This post is part of our Curators’ Corner series. Every so often we’ll feature a different DCN Curator. The series grew out of a community-building activity wherein curators at our partner organizations interview each other “chain-letter style” in order to get to know each other and their work outside of the DCN better. We hope you enjoy these posts!
Renata Curty is a Social Science Research Facilitator at the University of California – Santa Barbara. Renata was interviewed by Matt Chandler in April 2022.
How did you come to your current position?
I’ll have to go back to 2015, when I was completing my PhD as a Fulbright Scholar at Syracuse University–which I was drawn to because it had the first i-school in the US and many great mentors to work with. When I applied for the Fulbright, my interests were around human-computer interaction and leveraging the adoption of repositories, especially institutional repositories, but then I developed an interest in the data community. I was a strong believer in disciplinary approaches for institutional repositories, because after talking to researchers I could see that there would be a shift of attention to institutional repositories, in the sense that they can expand knowledge with re-usability and reproducibility. I was at first really focused on the platforms for institutional repositories, and how to advance the systems for usability, accessibility, and user friendliness–because that was already something I was teaching about in Brazil. But then I realized it’s not a platform issue; it’s a social issue. It’s more related to factors that are stimulating or motivating or hindering people from sharing data. So I transitioned from this focus on the platform and system design to behavior and to what extent people would really be interested in re-using shared data. Not many people were discussing data re-use at the time; we were mostly focused on data sharing. I connected to some people who were also interested in data re-use and the behavioral side.
[Data sharing] is not a platform issue; it’s a social issue.
My dissertation study was especially focused on the social sciences, including platforms and facilitating conditions, as well as social factors, like how others in a researcher’s field devalue secondary data use and instead push them to produce research based on original data. I could then identify some trends that promote or hinder data re-use, and curation was a part of that, because most of the struggles were related to poor data documentation. The results of my dissertation laid out some recommendations that could be implemented by repository managers and data curators.

# Problems to solve
a. Reproduce the Renata Curty interview from "This post is" to "in April 2022.".
b. Resume the Renata Curty interview at the point where it stops.
The material placed after the Renata Curty interview comes from a separate source.

# Data shown
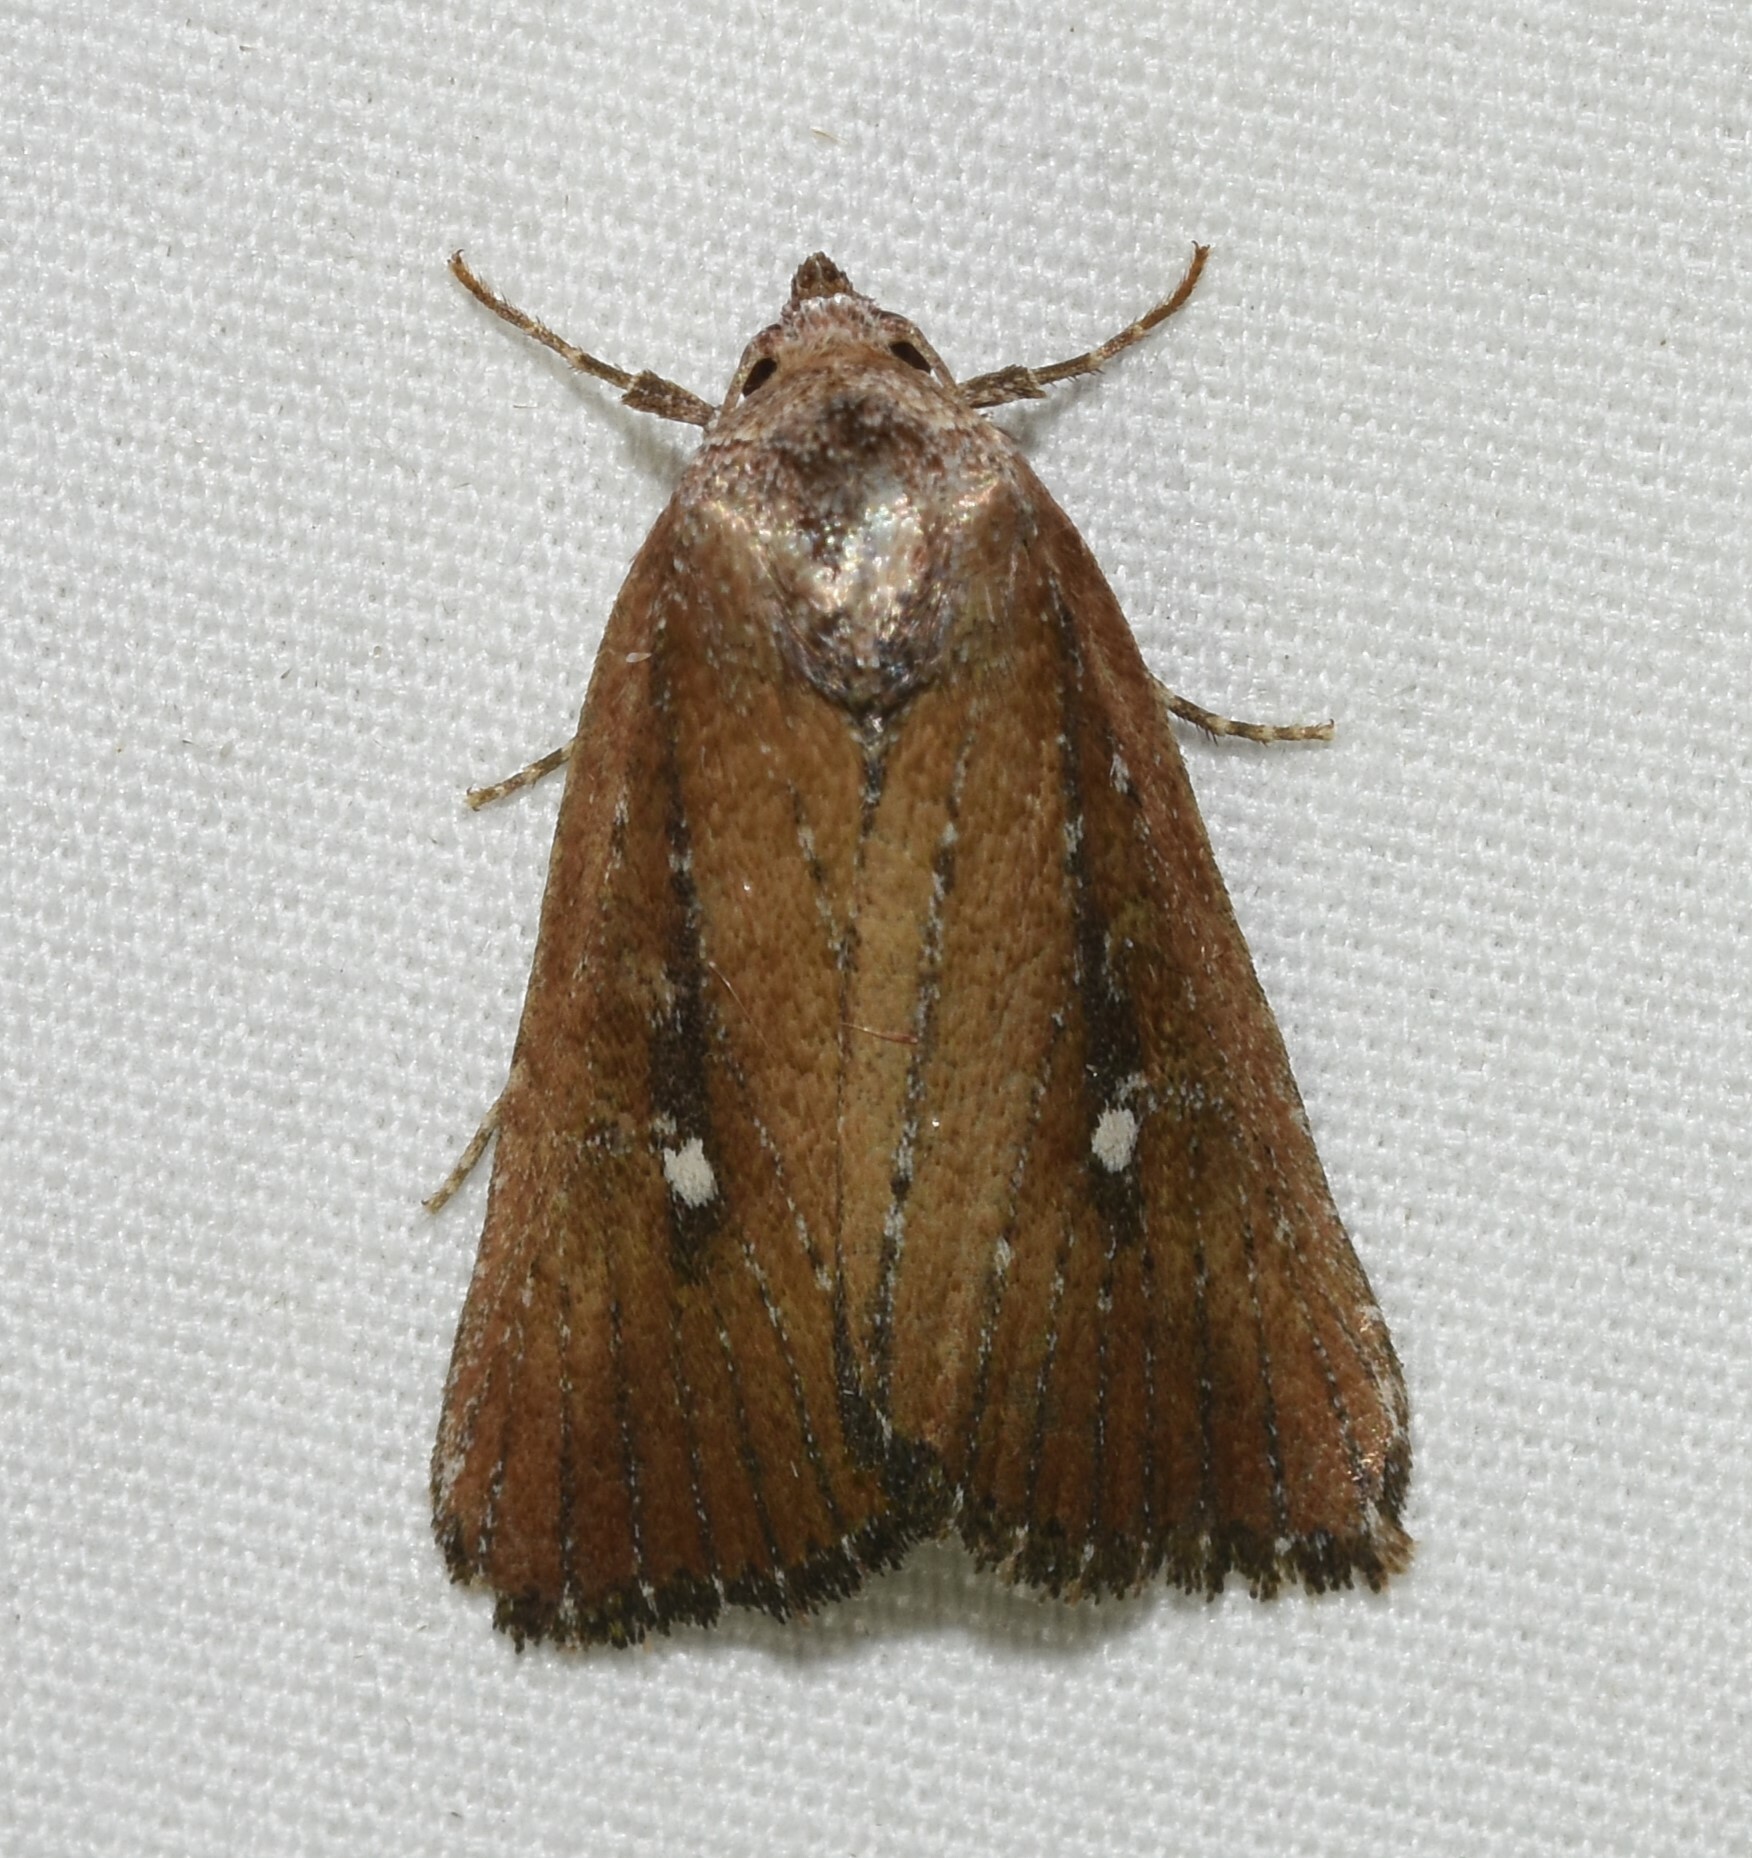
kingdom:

# Task-by-task answers
a.
This post is part of our Curators’ Corner series. Every so often we’ll feature a different DCN Curator. The series grew out of a community-building activity wherein curators at our partner organizations interview each other “chain-letter style” in order to get to know each other and their work outside of the DCN better. We hope you enjoy these posts!
Renata Curty is a Social Science Research Facilitator at the University of California – Santa Barbara. Renata was interviewed by Matt Chandler in April 2022.

b.
But I had to go back to Brazil to complete my degree and then stay with my home institution for four years. When I left Syracuse, I was really interested in pursuing my career in the direction of data curation, but it happened that back in Brazil, things were still developing. We were still in the early discussions of repositories, and things were not at the same place as here in the US, so I went back to teaching. I was an assistant professor at a state university in southern Brazil, and I went back to teaching on scholarly communication and metadata. I had an opportunity to teach a few classes related to data re-use and curation, and I realized that it takes some time for change at library science and information schools. So just after I completed my fourth year in Brazil, I was looking for opportunities in the US, and I found this opportunity to join UCSB library and to be engaged in curation, teaching, and developing resources to support data management.
So it took me a good number of years to mature my interests, but also I was always in communication with some of the schools here in the US–going to IASSIST, RDAP, and other conferences to stay connected with what was going on in the data curation field. That involvement captured the momentum and my interest to come back to the US and pursue my career here. It was not an easy decision to leave a secure position in Brazil, but I’m really happy with my role at UCSB and all of the connections I’ve made here and in the DCN and other associations in the US.
Tell me about your position, and how much of your job involves curation.
My current job title is “Social Science Research Facilitator,” as of about a year ago, and it was changed from my original title to better represent what we do. When I applied for this position, the title was “Data Curator,” but I knew that curation was only one fraction of the tasks involved in the position, and it was clear to me that I would have opportunities to do research, to be engaged in consultations, and to be involved in teaching. But then since I started, in February 2020, I knew that this position would involve outreach also. I am the liaison for some of the tools here, like DMPTool, and I advocate for the use of Dryad, which is our current institutional repository. We would be giving these talks and demos across campus, but for my position, mostly to the social sciences. I would say that now curation accounts for 15-20% of my role, but that’s because we are still in the production stage for Dataverse. We are hoping to launch in the summer or fall of 2022.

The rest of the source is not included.